(RAW DATA)

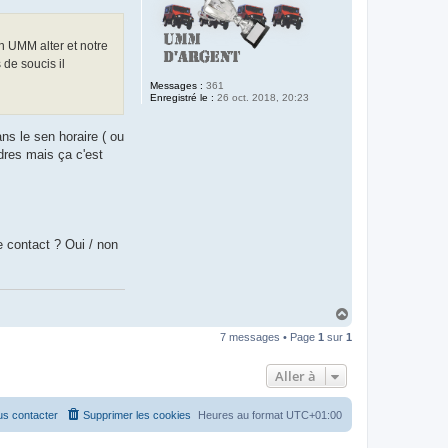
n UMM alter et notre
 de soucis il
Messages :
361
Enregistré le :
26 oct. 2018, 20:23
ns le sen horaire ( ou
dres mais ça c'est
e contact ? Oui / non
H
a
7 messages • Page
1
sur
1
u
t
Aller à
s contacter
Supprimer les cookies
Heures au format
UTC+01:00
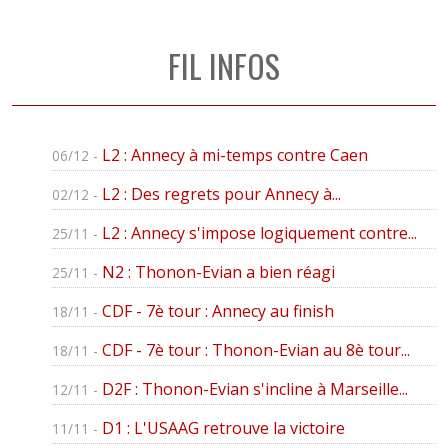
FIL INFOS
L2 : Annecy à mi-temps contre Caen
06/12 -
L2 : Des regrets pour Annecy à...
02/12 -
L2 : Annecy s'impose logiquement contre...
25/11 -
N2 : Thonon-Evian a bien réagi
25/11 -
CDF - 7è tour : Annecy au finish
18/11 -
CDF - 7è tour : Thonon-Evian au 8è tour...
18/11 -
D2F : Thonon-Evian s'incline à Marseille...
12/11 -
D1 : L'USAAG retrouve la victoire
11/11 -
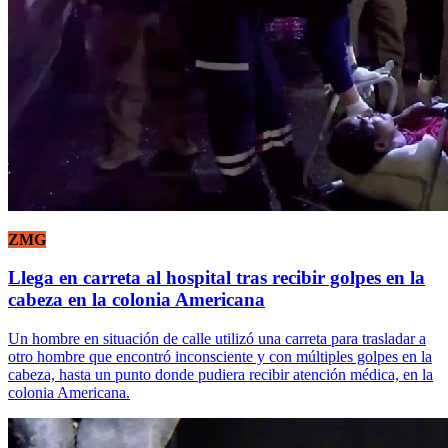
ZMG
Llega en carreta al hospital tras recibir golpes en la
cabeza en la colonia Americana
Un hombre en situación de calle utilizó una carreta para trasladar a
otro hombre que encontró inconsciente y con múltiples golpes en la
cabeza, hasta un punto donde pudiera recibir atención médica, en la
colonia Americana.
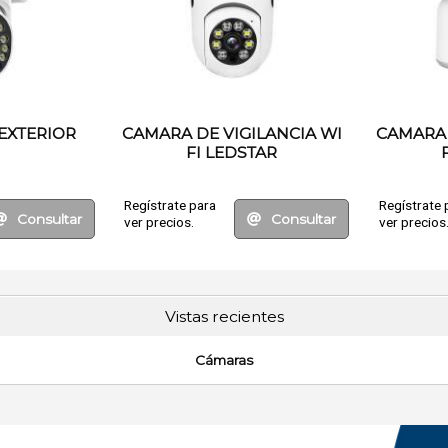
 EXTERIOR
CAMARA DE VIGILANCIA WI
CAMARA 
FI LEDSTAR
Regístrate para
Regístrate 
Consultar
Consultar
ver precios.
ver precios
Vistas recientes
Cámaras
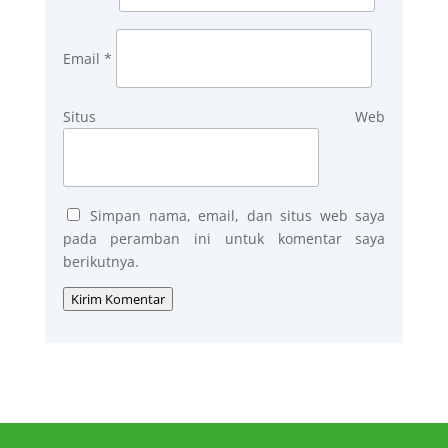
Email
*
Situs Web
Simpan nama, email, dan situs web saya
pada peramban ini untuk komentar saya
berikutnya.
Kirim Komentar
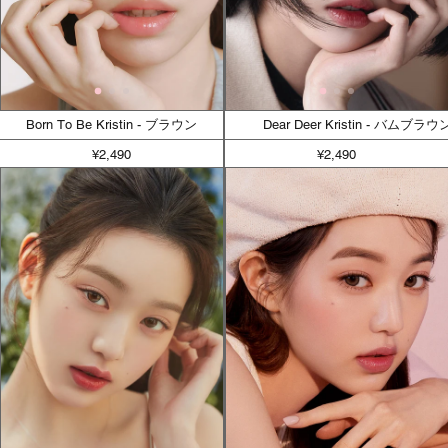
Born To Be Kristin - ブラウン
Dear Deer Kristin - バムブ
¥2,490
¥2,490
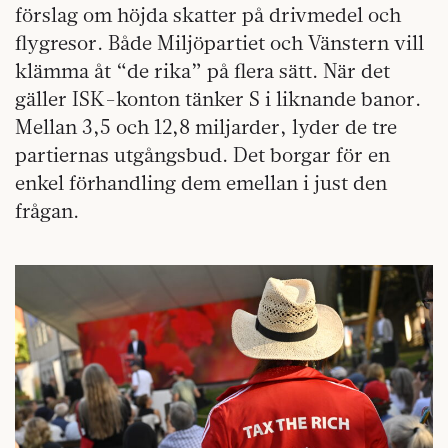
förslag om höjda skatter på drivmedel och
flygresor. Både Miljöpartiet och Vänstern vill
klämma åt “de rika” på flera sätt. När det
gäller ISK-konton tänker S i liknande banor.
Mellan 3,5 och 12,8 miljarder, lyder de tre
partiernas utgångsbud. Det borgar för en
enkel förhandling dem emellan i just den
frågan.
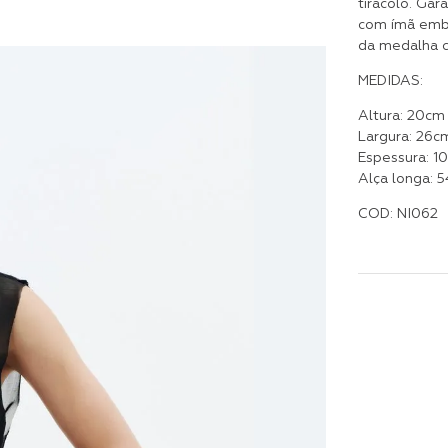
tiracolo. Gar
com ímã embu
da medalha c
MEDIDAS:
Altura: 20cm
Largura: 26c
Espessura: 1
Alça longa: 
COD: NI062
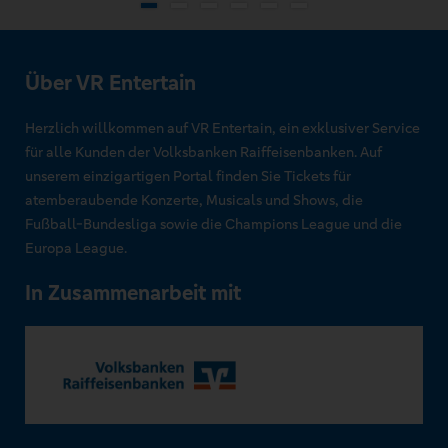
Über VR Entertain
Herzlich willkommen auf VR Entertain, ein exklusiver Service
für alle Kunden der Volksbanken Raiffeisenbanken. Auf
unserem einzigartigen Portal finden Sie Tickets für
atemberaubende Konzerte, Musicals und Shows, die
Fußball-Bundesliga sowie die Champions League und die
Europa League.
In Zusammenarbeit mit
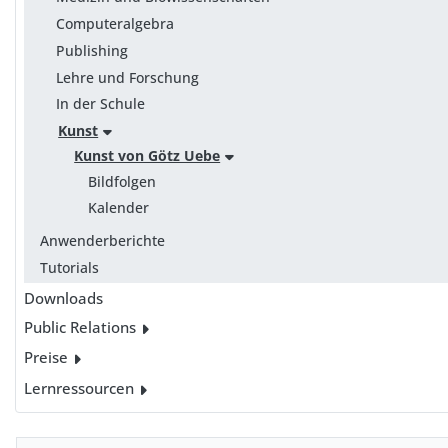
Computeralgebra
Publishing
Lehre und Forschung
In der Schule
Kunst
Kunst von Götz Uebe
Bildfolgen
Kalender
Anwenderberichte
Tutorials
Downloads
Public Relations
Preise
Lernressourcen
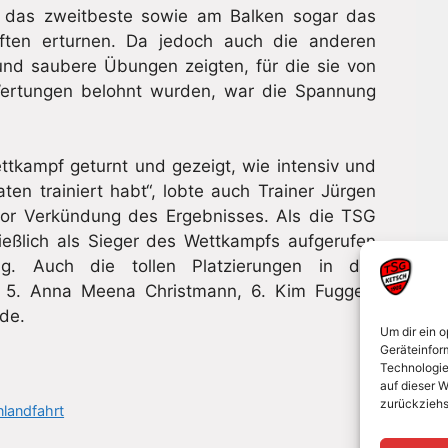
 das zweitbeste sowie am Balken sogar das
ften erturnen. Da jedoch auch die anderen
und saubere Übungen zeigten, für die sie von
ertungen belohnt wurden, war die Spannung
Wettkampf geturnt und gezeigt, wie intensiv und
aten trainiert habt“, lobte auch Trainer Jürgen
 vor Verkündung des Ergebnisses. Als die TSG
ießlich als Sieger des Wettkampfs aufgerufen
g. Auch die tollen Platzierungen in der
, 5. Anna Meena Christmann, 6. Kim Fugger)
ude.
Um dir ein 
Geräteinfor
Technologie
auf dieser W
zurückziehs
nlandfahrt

(End RAW DATA)
(RAW DATA)

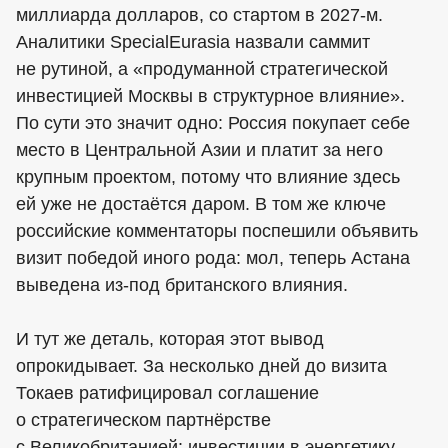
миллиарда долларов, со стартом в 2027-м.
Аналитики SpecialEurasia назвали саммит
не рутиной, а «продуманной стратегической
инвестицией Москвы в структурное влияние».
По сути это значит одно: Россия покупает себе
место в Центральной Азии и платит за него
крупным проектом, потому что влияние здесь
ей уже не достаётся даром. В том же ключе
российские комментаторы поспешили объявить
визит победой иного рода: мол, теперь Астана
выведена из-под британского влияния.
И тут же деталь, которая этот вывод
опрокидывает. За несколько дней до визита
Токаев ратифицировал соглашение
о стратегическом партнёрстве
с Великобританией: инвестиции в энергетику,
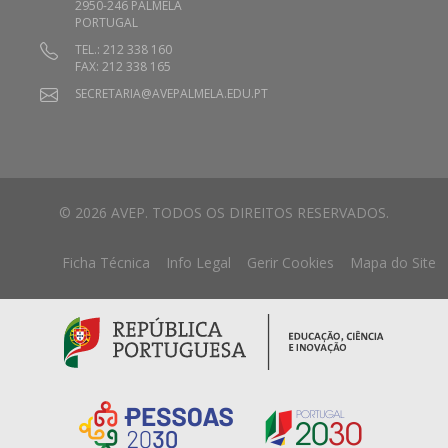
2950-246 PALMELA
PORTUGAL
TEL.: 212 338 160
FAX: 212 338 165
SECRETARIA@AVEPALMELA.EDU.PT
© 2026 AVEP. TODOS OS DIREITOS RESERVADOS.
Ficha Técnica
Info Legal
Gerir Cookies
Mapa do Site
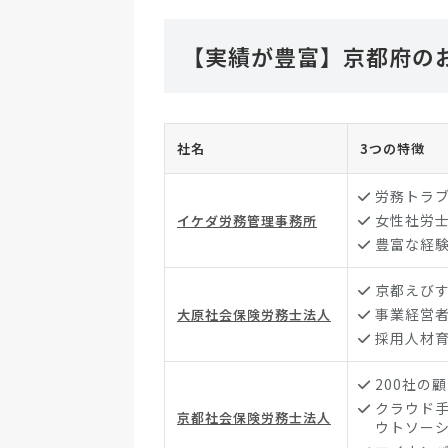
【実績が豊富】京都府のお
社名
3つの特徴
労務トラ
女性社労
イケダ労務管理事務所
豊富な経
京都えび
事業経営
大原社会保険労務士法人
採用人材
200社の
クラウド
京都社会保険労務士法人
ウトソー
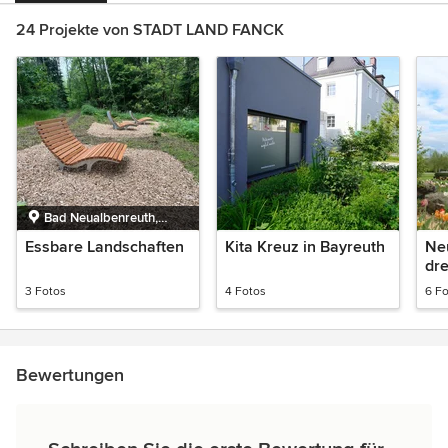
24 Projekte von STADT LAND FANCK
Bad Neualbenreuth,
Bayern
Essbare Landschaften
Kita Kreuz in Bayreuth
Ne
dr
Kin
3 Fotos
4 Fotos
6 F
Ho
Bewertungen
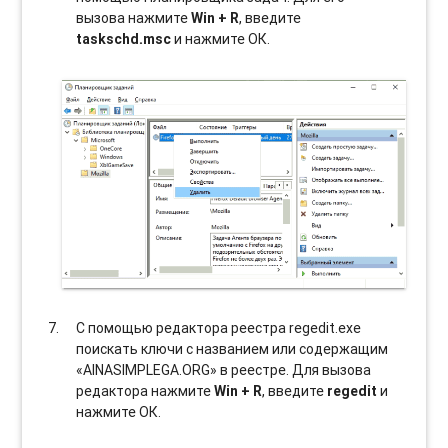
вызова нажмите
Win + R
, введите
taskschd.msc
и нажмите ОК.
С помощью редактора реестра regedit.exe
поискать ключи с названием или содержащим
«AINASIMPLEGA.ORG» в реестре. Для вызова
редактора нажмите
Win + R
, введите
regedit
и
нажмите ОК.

(End RAW DATA)
(RAW DATA)

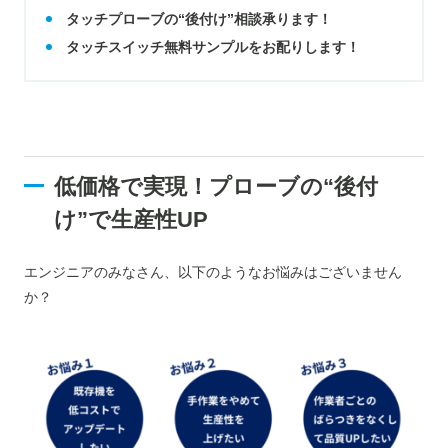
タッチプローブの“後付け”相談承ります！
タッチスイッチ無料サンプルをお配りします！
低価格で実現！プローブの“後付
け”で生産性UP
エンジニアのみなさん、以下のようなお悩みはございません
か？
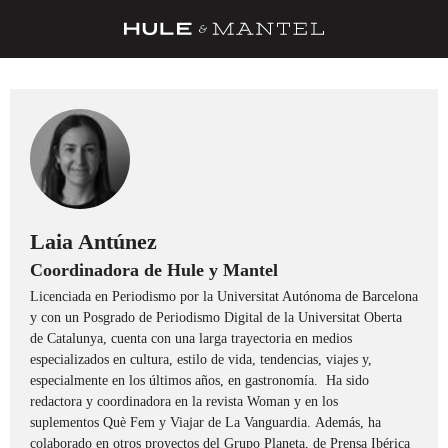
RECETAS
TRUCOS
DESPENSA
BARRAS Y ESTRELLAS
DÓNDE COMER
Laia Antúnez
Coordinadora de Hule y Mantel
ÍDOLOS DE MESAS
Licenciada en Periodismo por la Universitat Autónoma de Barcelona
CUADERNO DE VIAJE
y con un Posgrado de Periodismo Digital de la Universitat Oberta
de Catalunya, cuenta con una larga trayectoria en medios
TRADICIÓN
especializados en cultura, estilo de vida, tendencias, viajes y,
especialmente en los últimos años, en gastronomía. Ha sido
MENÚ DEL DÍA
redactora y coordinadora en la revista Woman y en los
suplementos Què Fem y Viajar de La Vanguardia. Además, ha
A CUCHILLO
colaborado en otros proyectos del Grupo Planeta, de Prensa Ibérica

(End RAW DATA)

§ **DESCRIPTION OF THE TASK**
Copy out the lines above that hold the string "colonia".

§ **SOLUTION**
cabeza en la colonia Americana
colonia Americana.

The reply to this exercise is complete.